### Exercise
Check each line of the entries. Copy the ones that contain the string "resolution".

### Given data
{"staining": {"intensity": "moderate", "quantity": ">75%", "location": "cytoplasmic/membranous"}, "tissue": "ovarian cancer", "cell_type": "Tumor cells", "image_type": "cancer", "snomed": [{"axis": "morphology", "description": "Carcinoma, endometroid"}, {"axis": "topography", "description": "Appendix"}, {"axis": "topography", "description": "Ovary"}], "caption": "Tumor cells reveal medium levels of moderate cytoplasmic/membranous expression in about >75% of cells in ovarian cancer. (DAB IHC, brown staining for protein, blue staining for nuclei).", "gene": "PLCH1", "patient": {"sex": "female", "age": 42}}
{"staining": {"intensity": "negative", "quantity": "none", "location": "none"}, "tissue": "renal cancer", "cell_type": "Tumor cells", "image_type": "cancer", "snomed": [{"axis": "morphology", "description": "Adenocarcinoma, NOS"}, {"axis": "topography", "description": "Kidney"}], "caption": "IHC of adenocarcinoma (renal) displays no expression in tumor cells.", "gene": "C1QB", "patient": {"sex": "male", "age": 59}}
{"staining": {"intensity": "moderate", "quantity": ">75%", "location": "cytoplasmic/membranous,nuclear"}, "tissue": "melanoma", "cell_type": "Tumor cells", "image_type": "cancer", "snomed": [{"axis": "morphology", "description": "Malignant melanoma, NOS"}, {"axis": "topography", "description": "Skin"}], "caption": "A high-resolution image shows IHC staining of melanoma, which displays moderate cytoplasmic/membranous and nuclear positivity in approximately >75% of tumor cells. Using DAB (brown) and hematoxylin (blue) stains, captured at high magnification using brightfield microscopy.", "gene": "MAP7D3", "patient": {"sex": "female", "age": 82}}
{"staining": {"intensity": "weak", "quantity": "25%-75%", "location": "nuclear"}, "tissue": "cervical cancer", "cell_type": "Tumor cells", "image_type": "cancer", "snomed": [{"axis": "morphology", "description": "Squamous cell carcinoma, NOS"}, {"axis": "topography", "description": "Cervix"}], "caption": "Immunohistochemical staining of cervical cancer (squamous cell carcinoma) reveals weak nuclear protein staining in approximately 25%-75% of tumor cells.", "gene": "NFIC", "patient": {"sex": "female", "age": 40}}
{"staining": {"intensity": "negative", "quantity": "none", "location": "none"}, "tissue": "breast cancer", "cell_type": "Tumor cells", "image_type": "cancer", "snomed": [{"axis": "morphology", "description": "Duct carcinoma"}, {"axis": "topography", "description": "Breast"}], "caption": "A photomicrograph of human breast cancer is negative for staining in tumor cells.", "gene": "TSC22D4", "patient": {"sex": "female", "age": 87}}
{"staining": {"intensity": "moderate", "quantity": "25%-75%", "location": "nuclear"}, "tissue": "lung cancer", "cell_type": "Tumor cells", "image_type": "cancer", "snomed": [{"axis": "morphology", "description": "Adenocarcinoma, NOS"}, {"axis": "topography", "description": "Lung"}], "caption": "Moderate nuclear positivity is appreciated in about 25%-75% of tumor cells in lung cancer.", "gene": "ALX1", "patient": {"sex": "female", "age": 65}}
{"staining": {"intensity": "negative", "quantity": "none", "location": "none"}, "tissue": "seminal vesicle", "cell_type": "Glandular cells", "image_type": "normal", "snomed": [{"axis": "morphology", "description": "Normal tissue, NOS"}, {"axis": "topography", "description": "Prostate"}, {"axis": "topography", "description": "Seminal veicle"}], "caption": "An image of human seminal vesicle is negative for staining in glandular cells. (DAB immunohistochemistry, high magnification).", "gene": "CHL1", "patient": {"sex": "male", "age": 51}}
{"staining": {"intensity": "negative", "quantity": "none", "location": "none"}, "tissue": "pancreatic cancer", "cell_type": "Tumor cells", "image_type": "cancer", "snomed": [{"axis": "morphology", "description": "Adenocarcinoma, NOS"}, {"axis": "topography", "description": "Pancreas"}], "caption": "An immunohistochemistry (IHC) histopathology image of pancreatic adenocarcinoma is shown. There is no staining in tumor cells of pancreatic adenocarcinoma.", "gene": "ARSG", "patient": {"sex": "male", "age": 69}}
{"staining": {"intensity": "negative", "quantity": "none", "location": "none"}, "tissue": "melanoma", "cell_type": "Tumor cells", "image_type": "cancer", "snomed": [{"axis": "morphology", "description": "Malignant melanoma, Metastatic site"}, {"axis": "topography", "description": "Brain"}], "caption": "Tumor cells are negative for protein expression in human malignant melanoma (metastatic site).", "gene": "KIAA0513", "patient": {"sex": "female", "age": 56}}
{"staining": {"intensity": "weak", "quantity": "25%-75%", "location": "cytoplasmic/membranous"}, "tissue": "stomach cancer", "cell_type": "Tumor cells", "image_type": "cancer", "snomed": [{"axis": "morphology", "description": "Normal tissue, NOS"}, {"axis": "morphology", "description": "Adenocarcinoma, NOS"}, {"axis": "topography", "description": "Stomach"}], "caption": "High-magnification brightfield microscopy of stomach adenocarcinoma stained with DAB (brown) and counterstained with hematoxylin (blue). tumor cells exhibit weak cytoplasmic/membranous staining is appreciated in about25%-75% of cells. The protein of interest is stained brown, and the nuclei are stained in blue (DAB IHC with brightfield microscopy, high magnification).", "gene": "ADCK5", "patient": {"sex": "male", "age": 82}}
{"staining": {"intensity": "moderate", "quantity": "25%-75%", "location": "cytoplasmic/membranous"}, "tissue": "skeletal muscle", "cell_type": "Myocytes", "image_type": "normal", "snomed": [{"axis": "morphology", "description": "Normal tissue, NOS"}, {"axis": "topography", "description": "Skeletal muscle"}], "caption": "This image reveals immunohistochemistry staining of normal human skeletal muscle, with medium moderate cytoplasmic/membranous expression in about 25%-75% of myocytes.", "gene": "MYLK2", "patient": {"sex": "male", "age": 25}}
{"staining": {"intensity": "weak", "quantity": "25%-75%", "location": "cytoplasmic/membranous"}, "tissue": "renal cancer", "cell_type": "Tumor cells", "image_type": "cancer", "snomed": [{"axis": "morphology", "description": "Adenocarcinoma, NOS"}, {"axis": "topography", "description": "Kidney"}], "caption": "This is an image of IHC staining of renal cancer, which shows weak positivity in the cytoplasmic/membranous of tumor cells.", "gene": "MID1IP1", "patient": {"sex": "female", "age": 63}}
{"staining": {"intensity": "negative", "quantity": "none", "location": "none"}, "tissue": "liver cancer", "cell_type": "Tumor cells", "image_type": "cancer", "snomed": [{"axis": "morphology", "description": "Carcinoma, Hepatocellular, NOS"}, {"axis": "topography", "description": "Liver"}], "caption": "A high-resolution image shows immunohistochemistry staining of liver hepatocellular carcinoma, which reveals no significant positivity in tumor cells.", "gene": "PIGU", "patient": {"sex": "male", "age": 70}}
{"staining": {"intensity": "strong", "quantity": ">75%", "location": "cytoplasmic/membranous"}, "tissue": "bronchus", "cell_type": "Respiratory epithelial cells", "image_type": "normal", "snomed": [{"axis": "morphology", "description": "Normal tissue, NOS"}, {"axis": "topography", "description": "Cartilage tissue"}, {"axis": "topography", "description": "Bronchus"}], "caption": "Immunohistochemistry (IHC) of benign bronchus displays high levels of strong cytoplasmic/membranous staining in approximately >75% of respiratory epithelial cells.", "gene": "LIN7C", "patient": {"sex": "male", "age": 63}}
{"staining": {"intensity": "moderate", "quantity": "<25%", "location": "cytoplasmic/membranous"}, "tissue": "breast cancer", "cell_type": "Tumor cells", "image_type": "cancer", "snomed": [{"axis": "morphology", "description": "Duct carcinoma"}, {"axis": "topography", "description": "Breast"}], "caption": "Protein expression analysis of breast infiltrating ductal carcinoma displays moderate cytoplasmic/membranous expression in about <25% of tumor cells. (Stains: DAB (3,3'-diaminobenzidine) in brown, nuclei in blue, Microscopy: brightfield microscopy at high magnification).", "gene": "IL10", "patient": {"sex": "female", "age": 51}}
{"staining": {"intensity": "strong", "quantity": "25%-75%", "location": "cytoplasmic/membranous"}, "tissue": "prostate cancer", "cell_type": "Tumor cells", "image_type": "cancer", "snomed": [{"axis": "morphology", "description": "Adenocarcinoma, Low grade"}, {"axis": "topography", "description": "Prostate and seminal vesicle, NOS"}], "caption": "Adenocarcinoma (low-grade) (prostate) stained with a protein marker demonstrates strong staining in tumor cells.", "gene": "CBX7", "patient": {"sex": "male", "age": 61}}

### Task solution
{"staining": {"intensity": "moderate", "quantity": ">75%", "location": "cytoplasmic/membranous,nuclear"}, "tissue": "melanoma", "cell_type": "Tumor cells", "image_type": "cancer", "snomed": [{"axis": "morphology", "description": "Malignant melanoma, NOS"}, {"axis": "topography", "description": "Skin"}], "caption": "A high-resolution image shows IHC staining of melanoma, which displays moderate cytoplasmic/membranous and nuclear positivity in approximately >75% of tumor cells. Using DAB (brown) and hematoxylin (blue) stains, captured at high magnification using brightfield microscopy.", "gene": "MAP7D3", "patient": {"sex": "female", "age": 82}}
{"staining": {"intensity": "negative", "quantity": "none", "location": "none"}, "tissue": "liver cancer", "cell_type": "Tumor cells", "image_type": "cancer", "snomed": [{"axis": "morphology", "description": "Carcinoma, Hepatocellular, NOS"}, {"axis": "topography", "description": "Liver"}], "caption": "A high-resolution image shows immunohistochemistry staining of liver hepatocellular carcinoma, which reveals no significant positivity in tumor cells.", "gene": "PIGU", "patient": {"sex": "male", "age": 70}}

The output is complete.